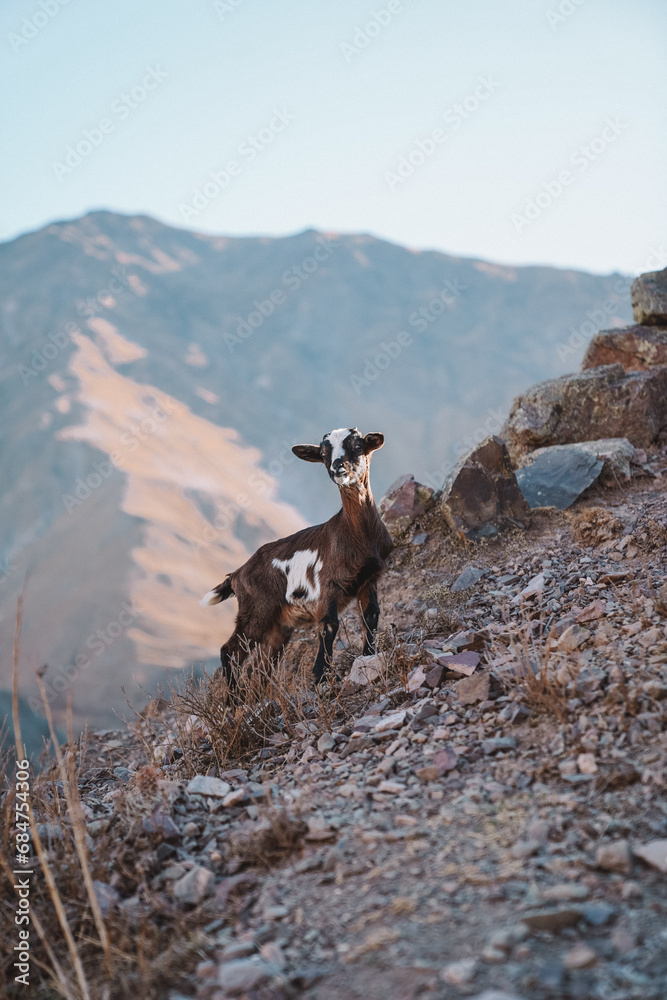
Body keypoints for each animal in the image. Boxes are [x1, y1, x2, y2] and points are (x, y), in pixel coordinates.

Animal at [201, 428, 392, 687]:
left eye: (357, 446)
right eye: (324, 454)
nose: (337, 467)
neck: (356, 534)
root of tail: (236, 574)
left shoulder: (369, 578)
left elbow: (371, 616)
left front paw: (369, 656)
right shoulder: (328, 583)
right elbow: (329, 625)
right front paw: (321, 675)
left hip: (278, 626)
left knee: (260, 668)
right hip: (257, 611)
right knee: (229, 651)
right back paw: (234, 697)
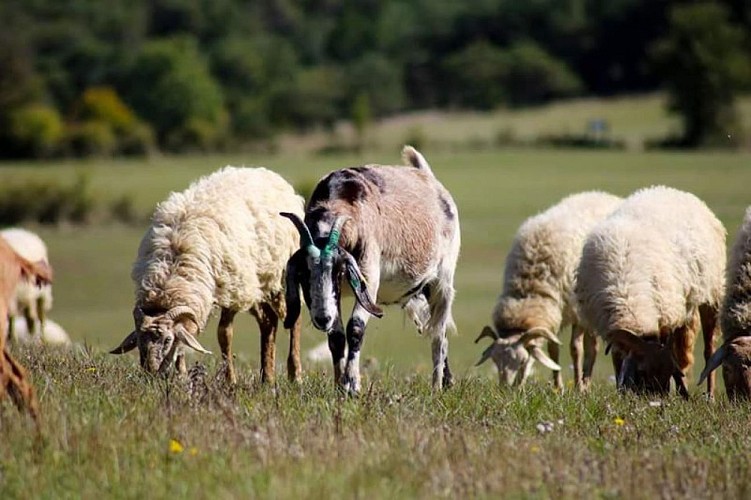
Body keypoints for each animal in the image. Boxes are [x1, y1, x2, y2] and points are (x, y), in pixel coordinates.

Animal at [110, 166, 305, 385]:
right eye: (138, 339)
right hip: (259, 282)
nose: (150, 374)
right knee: (268, 321)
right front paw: (182, 376)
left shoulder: (231, 288)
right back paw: (267, 377)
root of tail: (269, 175)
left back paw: (294, 373)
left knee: (293, 319)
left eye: (167, 339)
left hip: (278, 277)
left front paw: (229, 379)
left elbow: (224, 334)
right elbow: (186, 340)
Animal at [282, 146, 460, 393]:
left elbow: (355, 328)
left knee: (438, 334)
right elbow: (336, 337)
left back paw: (436, 387)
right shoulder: (334, 296)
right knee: (432, 326)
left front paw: (352, 385)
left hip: (442, 280)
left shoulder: (368, 276)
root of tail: (428, 177)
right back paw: (448, 381)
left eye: (338, 271)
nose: (322, 318)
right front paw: (339, 385)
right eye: (303, 276)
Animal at [475, 191, 622, 390]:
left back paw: (586, 384)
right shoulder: (554, 314)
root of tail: (606, 195)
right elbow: (553, 351)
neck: (528, 291)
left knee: (592, 347)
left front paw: (577, 386)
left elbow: (575, 349)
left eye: (522, 361)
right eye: (496, 361)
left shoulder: (575, 311)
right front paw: (558, 388)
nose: (507, 390)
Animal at [575, 186, 725, 398]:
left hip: (711, 294)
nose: (658, 401)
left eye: (668, 372)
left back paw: (709, 395)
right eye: (642, 371)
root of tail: (672, 190)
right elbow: (618, 360)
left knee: (709, 351)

::::::::::

**EXERCISE DESCRIPTION**
From the records above, pull out each line that has "elbow".

**YOUR SOLUTION**
left elbow: (371, 616)
right elbow: (329, 625)
left elbow: (224, 334)
right elbow: (186, 340)
left elbow: (355, 328)
right elbow: (336, 337)
right elbow: (553, 351)
left elbow: (575, 349)
right elbow: (618, 360)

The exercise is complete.